Key areas that must be better understood to enable LTC regimes to realize their full potential include, but are not limited to, the following:

• stochastic and deterministic in-cylinder processes that influence the stability of LTC methodologies to increase power density in LTC or lean-burn operation;

• validated, predictive models of combustion control, pollutant formation and ignition chemistry at engine-relevant pressures and temperatures;

• ignition characteristics of lean mixtures of various fuels;

• liquid fuel properties and their combustion characteristics, including bio (renewable) fuels and surrogates near wall heat transfer and unsteady reciprocating effects on boundary layer behavior;

• droplet impingement and surface heat transfer mechanisms;

• spray/droplet evaporation and combustion of bio (renewable) and surrogate fuels;

• turbulence-radiation interactions;

• atomizer design and spray type, effects of swirl, and combustion chamber geometry; and

• high temperature, low heat-loss materials for engine application.

Emission control devices must be designed to preserve any efficiency gains from in-cylinder processes; emission control may also have the potential to improve performance by reducing emissions to near-zero levels. Catalysts, in particular, have been effective for their impact on reducing NO_x, PM, non-methane organic gases (NMOG) or hydrocarbons (HC), and carbon monoxide (CO). Included are three-way catalysts, oxidation catalysts, and selective catalytic reduction (SCR) processes, lean NO_x trap or NO_x adsorber catalysts, and particulate filters. Relevant topics include, but are not limited to, the following:

• new catalysts and their performance—particularly those catalyst designs that will lower the light-off temperatures (i.e., the temperature at which 90% effectiveness is achieved) to less than 150 °C;

• new concepts for SCR, lean NO_x trap or NO_x adsorber catalysts, particulate filters and regeneration technologies;

• understanding and mitigating the negative effects of sulfur and other contaminants on catalyst durability, especially at low temperatures determination of pre-catalytic converter emissions as a function of engine combustion modes and operating parameters, and evaluation of anticipated reference catalyst performance with these input emissions;

• understanding aging mechanisms in lean NO_x traps and new models to predict catalyst performance; and

• enabling cost-effective and fuel-efficient thermal management of catalyst systems including active control.

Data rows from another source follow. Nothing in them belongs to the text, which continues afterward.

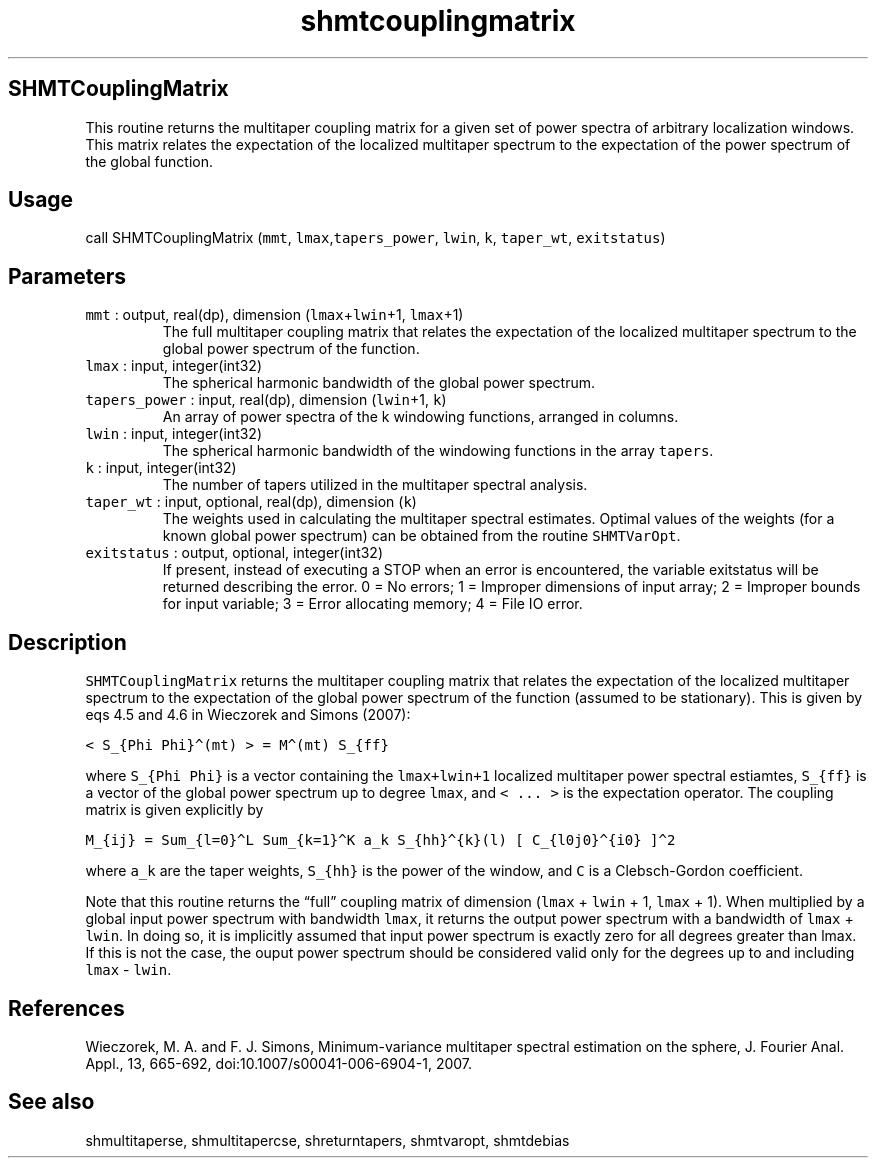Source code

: .\" Automatically generated by Pandoc 2.19.2
.\"
.\" Define V font for inline verbatim, using C font in formats
.\" that render this, and otherwise B font.
.ie "\f[CB]x\f[]"x" \{\
. ftr V B
. ftr VI BI
. ftr VB B
. ftr VBI BI
.\}
.el \{\
. ftr V CR
. ftr VI CI
. ftr VB CB
. ftr VBI CBI
.\}
.TH "shmtcouplingmatrix" "1" "2021-02-15" "Fortran 95" "SHTOOLS 4.10"
.hy
.SH SHMTCouplingMatrix
.PP
This routine returns the multitaper coupling matrix for a given set of
power spectra of arbitrary localization windows.
This matrix relates the expectation of the localized multitaper spectrum
to the expectation of the power spectrum of the global function.
.SH Usage
.PP
call SHMTCouplingMatrix (\f[V]mmt\f[R],
\f[V]lmax\f[R],\f[V]tapers_power\f[R], \f[V]lwin\f[R], \f[V]k\f[R],
\f[V]taper_wt\f[R], \f[V]exitstatus\f[R])
.SH Parameters
.TP
\f[V]mmt\f[R] : output, real(dp), dimension (\f[V]lmax\f[R]+\f[V]lwin\f[R]+1, \f[V]lmax\f[R]+1)
The full multitaper coupling matrix that relates the expectation of the
localized multitaper spectrum to the global power spectrum of the
function.
.TP
\f[V]lmax\f[R] : input, integer(int32)
The spherical harmonic bandwidth of the global power spectrum.
.TP
\f[V]tapers_power\f[R] : input, real(dp), dimension (\f[V]lwin\f[R]+1, \f[V]k\f[R])
An array of power spectra of the k windowing functions, arranged in
columns.
.TP
\f[V]lwin\f[R] : input, integer(int32)
The spherical harmonic bandwidth of the windowing functions in the array
\f[V]tapers\f[R].
.TP
\f[V]k\f[R] : input, integer(int32)
The number of tapers utilized in the multitaper spectral analysis.
.TP
\f[V]taper_wt\f[R] : input, optional, real(dp), dimension (\f[V]k\f[R])
The weights used in calculating the multitaper spectral estimates.
Optimal values of the weights (for a known global power spectrum) can be
obtained from the routine \f[V]SHMTVarOpt\f[R].
.TP
\f[V]exitstatus\f[R] : output, optional, integer(int32)
If present, instead of executing a STOP when an error is encountered,
the variable exitstatus will be returned describing the error.
0 = No errors; 1 = Improper dimensions of input array; 2 = Improper
bounds for input variable; 3 = Error allocating memory; 4 = File IO
error.
.SH Description
.PP
\f[V]SHMTCouplingMatrix\f[R] returns the multitaper coupling matrix that
relates the expectation of the localized multitaper spectrum to the
expectation of the global power spectrum of the function (assumed to be
stationary).
This is given by eqs 4.5 and 4.6 in Wieczorek and Simons (2007):
.PP
\f[V]< S_{Phi Phi}\[ha](mt) > = M\[ha](mt) S_{ff}\f[R]
.PP
where \f[V]S_{Phi Phi}\f[R] is a vector containing the
\f[V]lmax+lwin+1\f[R] localized multitaper power spectral estiamtes,
\f[V]S_{ff}\f[R] is a vector of the global power spectrum up to degree
\f[V]lmax\f[R], and \f[V]< ... >\f[R] is the expectation operator.
The coupling matrix is given explicitly by
.PP
\f[V]M_{ij} = Sum_{l=0}\[ha]L Sum_{k=1}\[ha]K a_k S_{hh}\[ha]{k}(l) [ C_{l0j0}\[ha]{i0} ]\[ha]2\f[R]
.PP
where \f[V]a_k\f[R] are the taper weights, \f[V]S_{hh}\f[R] is the power
of the window, and \f[V]C\f[R] is a Clebsch-Gordon coefficient.
.PP
Note that this routine returns the \[lq]full\[rq] coupling matrix of
dimension (\f[V]lmax\f[R] + \f[V]lwin\f[R] + 1, \f[V]lmax\f[R] + 1).
When multiplied by a global input power spectrum with bandwidth
\f[V]lmax\f[R], it returns the output power spectrum with a bandwidth of
\f[V]lmax\f[R] + \f[V]lwin\f[R].
In doing so, it is implicitly assumed that input power spectrum is
exactly zero for all degrees greater than lmax.
If this is not the case, the ouput power spectrum should be considered
valid only for the degrees up to and including \f[V]lmax\f[R] -
\f[V]lwin\f[R].
.SH References
.PP
Wieczorek, M.
A.
and F.
J.
Simons, Minimum-variance multitaper spectral estimation on the sphere,
J.
Fourier Anal.
Appl., 13, 665-692, doi:10.1007/s00041-006-6904-1, 2007.
.SH See also
.PP
shmultitaperse, shmultitapercse, shreturntapers, shmtvaropt, shmtdebias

The NSF directorate is seeking proposals involving collaborations between a lead academic PI and with industry, and/or other academic and/or national laboratory collaborators that provide complementary experimental/modeling/facility capabilities.

The Directorate for Engineering estimates 5 to 20 awards, each of up to 3-years duration. Each project team may receive support up to between $200,000 and $800,000 per year for up to three years on a continuing basis, pending availability of funds and research progress made.

Letters of intent are due by 18 June; full proposals are due by 8 August.

NSF evaluates proposals are evaluated through use of the two National Science Board (NSB)-approved merit review criteria: intellectual merit and the broader impacts of the proposed effort.